- _YOUR TASK_
State the number of lines in the material below that hold "installation", and add nothing to it.

··········

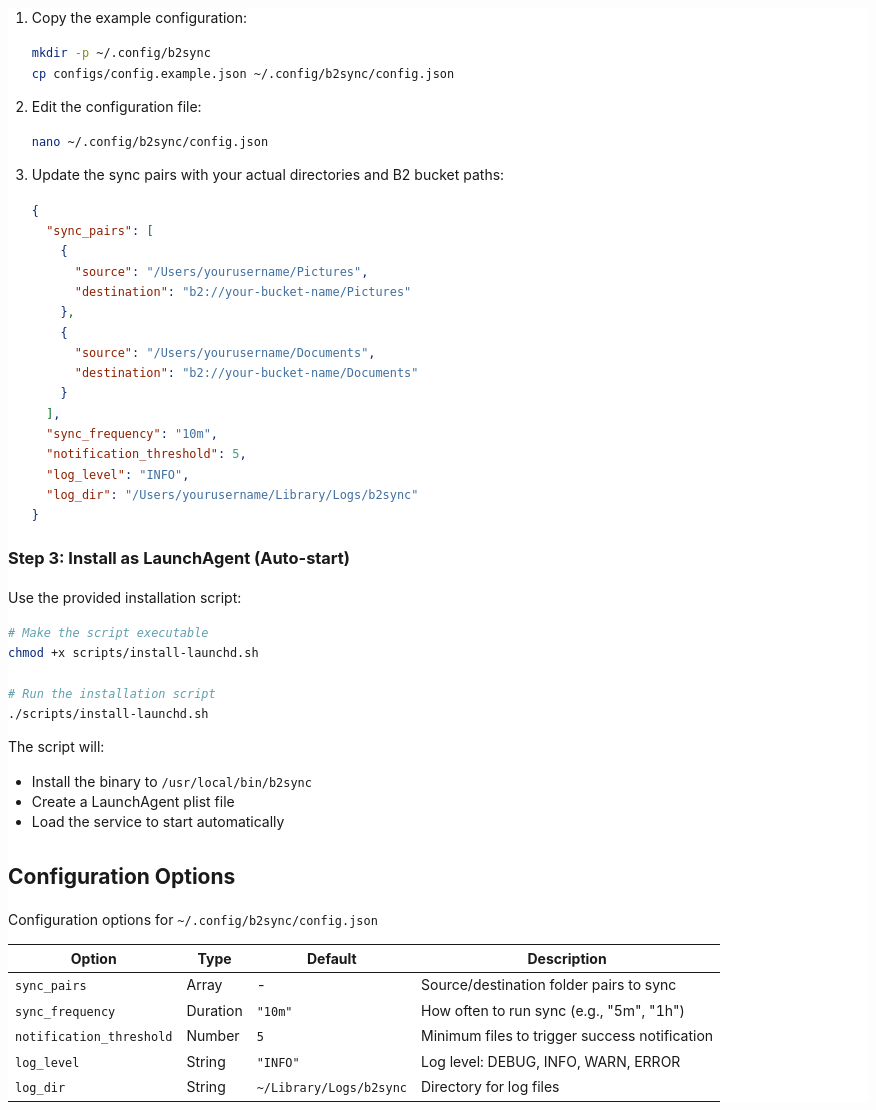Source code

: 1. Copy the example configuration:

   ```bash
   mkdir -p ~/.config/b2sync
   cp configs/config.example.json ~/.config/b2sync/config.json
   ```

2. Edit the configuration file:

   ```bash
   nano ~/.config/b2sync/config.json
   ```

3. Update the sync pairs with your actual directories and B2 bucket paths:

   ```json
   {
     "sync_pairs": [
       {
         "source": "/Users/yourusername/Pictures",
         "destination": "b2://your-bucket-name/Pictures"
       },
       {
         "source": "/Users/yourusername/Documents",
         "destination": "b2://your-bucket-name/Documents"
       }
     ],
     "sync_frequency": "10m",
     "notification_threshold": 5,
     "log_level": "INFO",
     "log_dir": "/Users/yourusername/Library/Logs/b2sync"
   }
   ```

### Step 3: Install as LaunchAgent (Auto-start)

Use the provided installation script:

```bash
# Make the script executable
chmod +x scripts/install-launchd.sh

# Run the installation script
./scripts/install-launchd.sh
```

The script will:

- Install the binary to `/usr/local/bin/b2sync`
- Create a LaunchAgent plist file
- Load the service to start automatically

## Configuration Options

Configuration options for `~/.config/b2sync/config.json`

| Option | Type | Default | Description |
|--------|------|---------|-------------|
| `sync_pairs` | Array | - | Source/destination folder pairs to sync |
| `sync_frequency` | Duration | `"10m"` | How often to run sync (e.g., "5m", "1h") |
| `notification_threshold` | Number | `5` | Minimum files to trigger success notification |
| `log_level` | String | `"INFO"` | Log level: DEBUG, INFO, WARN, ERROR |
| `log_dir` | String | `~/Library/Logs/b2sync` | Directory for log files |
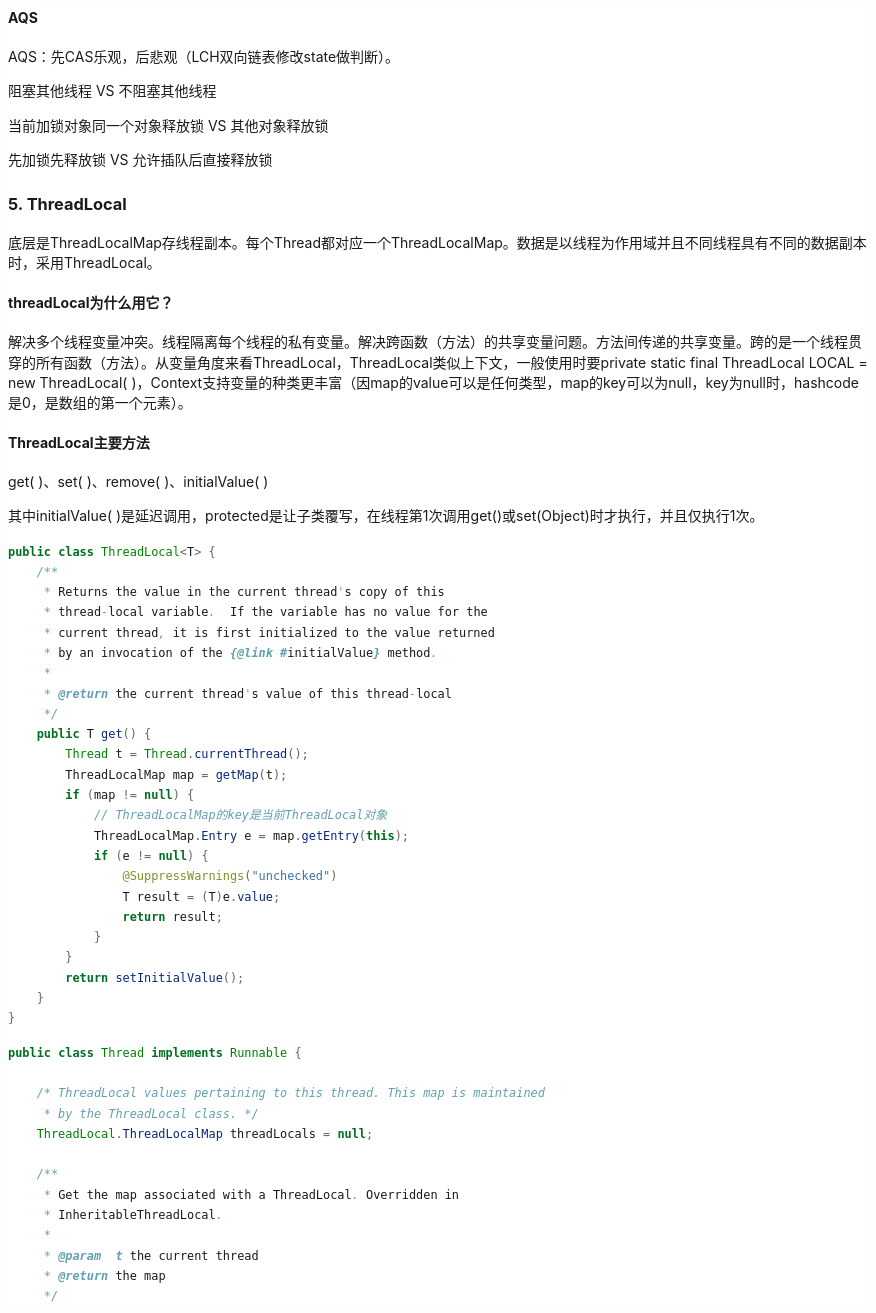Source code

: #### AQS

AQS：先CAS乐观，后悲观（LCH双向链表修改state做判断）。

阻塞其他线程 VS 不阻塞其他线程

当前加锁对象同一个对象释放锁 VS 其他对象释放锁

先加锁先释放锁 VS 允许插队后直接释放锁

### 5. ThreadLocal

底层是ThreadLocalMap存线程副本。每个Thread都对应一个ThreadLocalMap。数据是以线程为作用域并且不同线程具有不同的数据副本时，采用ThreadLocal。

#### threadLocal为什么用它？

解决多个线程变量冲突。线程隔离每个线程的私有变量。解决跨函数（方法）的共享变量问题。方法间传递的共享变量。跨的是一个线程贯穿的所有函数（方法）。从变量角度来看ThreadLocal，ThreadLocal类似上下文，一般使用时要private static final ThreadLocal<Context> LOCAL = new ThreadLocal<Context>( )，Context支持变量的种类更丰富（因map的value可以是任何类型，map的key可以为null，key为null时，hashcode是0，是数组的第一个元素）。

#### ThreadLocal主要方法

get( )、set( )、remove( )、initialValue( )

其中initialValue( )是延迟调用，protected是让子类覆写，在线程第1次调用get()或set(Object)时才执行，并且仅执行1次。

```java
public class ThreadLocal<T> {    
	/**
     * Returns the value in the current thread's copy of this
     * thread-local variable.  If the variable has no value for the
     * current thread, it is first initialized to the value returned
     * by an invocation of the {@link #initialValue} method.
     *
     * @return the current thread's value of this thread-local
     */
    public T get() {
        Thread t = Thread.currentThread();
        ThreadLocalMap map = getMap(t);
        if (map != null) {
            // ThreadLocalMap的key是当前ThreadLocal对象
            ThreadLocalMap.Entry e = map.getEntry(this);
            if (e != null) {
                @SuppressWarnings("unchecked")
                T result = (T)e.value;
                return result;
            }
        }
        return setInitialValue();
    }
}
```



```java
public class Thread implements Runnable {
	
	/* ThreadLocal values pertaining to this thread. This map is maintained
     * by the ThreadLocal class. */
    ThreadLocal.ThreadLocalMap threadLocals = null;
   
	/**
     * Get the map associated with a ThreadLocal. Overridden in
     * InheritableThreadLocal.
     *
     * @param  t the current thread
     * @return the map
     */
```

··········

- _OUTPUT BELOW_
2